James R I was very specific. In the unprimed frame, the k clock is a distance k/γ when the origins are the same. How can you possibly claim a clock at a distance k/γ takes kγ/v to reach the origin? You must first confess you were wrong and the correct answer above is k/γv.
I never made the claim in the second sentence, so let's move on and deal with the rest. You say "the k clock is a distance k/γ when the origins are the same." The origins are the same at t=t'=0. Correct? So, you're now talking about the event (x,t)=(-k/γ,0). Is that correct? Once you answer this, we can continue.
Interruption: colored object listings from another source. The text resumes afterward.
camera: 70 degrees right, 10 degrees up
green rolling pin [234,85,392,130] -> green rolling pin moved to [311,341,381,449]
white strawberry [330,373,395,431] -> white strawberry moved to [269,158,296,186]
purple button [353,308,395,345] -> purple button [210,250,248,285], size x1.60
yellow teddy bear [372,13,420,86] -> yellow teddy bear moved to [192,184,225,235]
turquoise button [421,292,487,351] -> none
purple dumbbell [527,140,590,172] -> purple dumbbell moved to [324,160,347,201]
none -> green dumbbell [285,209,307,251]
No, we are not talking about that event at (x,t)=(-k/γ,0). That clock at that place in the unprimed frame will not play any role in this problem. I have said this over and over. It seems all this is all beyond you. How many times must I explain it to you. We care about the clock at k in the primed frame and the clock at the origin of the unprimed frame. You are never going to get this. Can you find someone to help you ?
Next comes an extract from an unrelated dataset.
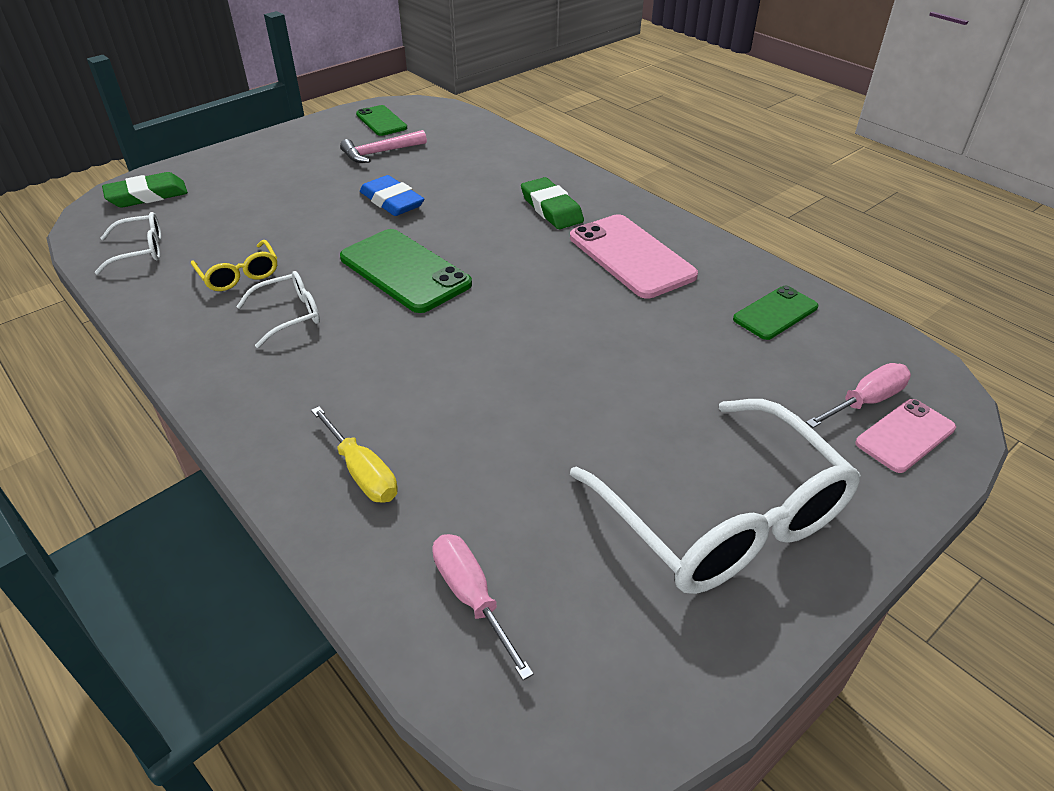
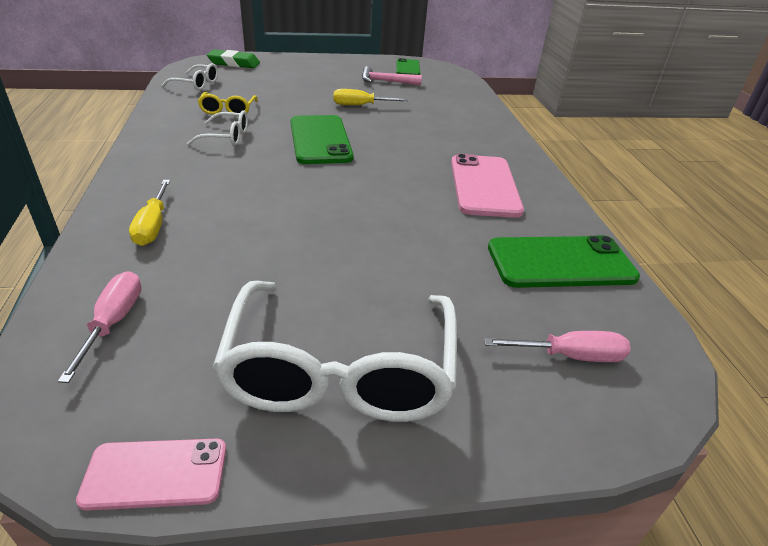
camera: 30 degrees right, 5 degrees down
blue eraser [360,175,424,216] -> yellow screwdriver [334,89,408,105]
green eraser [521,177,584,229] -> none
green phone [733,286,818,340] -> green phone [488,236,640,288], size x1.69
pink phone [855,399,956,473] -> pink phone moved to [76,439,226,511]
Let's consider chinglu's clock at \((x,t)=(-k/\gamma, 0)\). In the primed frame, that event (the "start" event) occurs at: \((x',t')=(-k,kv/c^2)\) In other words, this event occurs after the origins are "the same" in the primed frame. Using the "start" event specified by chinglu, we need the unprimed origin to travel to the previous location of \(x=-k/\gamma\), which takes time \(\Delta t = k/\gamma v\). So chinglu's "end" event is: \((x,t)=(0,k/\gamma v)\) In the primed frame, the coordinates of this event are given by the Lorentz transformations: \(x'=\gamma (0 - vk/\gamma v) = -k\) \(t'=\gamma (k/\gamma v - v(0)/c^2) = k/v\) The time interval in the primed frame is: \(\Delta t' = k/v - kv/c^2 = (k/v)(1-(v/c)^2)= k/\gamma^2 v\) Note that this is SHORTER than the same interval in the unprimed frame, by a factor of \(\gamma\). This makes sense, because again the start and end events occur at the same spatial location in the primed frame, so the primed frame measures the proper time. The proper time is always the SHORTEST time between two events. Times in any other frame between the same events are always longer. This is in accordance with special relativity. --- Note: There is nothing new in this post. This point was already explained in posts #117, #118, and particularly in #165 and #177, above. Those posts remain unexamined by chinglu, who refuses to go through them line by line to find a mistake. Because he knows there are no mistakes.
Please give the spacetime coordinates of the events we are talking about. It's a simple request. Can you do it?